September 30, 2003
Contact: John Dell’Osso
Prescribed fire is used at Point Reyes National Seashore to reduce hazardous fuels, control invasive plants, enhance biological diversity, and preserve cultural landscapes. An informational brochure on the park’s prescribed fire program was mailed to all box holders in West Marin last week. The burns here are typically very small and rarely exceed a few hundred acres in total. All burns are conducted under safe prescriptions and approved in advance through the Bay Area Air Quality Management District.
Some of the burns that will be conducted during the month of October are outlined as follows:
- Drakes Beach Area – The objective here is to contain and reduce the populations of non-native grasses and annual plants on D Ranch near Drakes Beach. After the 65-acre plot is burned, it will be re-seeded with California brome, a hearty native grass found on site. This burn will also help perpetuate the historic landscape.
- Drakes Estero Area – Again, the main objective is to reduce the population of non-native Scotch broom on the McDonald (307-acres) and Home (41-acres) Ranches. A combination of mowing and burning will be used here which has proven to be successful in reducing large populations of Scotch broom in the Estero over the past several years.

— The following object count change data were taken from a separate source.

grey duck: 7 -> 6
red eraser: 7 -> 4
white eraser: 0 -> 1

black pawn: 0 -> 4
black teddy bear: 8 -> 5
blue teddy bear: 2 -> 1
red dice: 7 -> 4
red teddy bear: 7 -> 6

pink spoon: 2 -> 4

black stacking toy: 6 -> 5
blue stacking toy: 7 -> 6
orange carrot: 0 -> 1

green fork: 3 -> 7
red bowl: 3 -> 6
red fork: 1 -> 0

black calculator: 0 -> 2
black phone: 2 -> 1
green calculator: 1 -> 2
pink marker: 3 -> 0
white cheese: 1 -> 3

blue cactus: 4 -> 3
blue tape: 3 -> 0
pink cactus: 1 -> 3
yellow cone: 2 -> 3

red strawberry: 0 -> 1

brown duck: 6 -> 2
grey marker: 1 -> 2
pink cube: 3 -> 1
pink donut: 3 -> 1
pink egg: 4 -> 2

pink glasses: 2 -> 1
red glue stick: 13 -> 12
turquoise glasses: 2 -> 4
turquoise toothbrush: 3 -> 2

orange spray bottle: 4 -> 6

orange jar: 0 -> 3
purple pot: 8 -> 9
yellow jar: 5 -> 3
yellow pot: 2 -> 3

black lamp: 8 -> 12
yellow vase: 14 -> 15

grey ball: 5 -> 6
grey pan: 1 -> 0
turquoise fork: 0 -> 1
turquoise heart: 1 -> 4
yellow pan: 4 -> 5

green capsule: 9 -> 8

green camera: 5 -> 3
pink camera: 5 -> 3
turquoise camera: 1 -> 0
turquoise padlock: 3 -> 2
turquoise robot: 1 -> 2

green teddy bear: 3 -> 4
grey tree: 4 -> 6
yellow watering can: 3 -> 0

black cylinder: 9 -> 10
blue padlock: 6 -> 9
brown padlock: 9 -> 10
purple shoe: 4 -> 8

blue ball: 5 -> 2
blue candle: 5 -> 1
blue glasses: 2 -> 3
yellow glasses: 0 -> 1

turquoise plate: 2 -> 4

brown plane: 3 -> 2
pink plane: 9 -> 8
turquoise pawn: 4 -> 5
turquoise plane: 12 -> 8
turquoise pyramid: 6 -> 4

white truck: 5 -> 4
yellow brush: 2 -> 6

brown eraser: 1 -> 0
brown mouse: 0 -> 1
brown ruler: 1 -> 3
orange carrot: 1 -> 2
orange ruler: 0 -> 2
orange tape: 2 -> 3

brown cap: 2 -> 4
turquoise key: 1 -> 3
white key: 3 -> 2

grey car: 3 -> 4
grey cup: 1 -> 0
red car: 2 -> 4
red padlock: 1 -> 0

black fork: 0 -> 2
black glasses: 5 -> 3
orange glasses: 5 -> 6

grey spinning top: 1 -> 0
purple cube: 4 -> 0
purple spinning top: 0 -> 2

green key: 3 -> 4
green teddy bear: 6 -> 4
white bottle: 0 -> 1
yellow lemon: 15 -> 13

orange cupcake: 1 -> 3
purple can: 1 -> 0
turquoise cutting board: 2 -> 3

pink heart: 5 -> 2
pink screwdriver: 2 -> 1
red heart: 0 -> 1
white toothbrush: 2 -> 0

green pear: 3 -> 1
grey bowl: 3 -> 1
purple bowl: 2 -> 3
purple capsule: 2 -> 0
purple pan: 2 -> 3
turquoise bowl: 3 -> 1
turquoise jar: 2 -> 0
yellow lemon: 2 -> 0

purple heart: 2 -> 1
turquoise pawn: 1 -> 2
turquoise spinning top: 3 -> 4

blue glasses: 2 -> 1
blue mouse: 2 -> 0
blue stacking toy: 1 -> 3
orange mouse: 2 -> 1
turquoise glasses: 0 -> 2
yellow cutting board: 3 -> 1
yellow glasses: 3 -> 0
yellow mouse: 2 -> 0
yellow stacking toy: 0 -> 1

This burn will serve as a basis to determine the effectiveness of using fire to control Scotch broom.
- Olema Valley Area – In addition to reducing the population of non-native French broom along the Highway One corridor, this burn will reduce hazardous fuels and create a strategic fuel break. This 9.1-acre burn adjacent to Highway One will assist in reducing fuels in a busy traffic corridor where the chance of vehicle-related ignition is high. This burn will serve as a basis for fire effects monitoring to determine the effectiveness of using fire to control broom and other non-native annuals.
The first burn is planned for the week of October 6, 2003 near Drakes Beach. As in the past, National Park Service staff will receive assistance from numerous partners including Marin County Fire Department, Inverness, Nicasio, and Stinson Beach Volunteer Fire Departments, Bolinas Fire Protection District, Marin Municipal Water District, and others.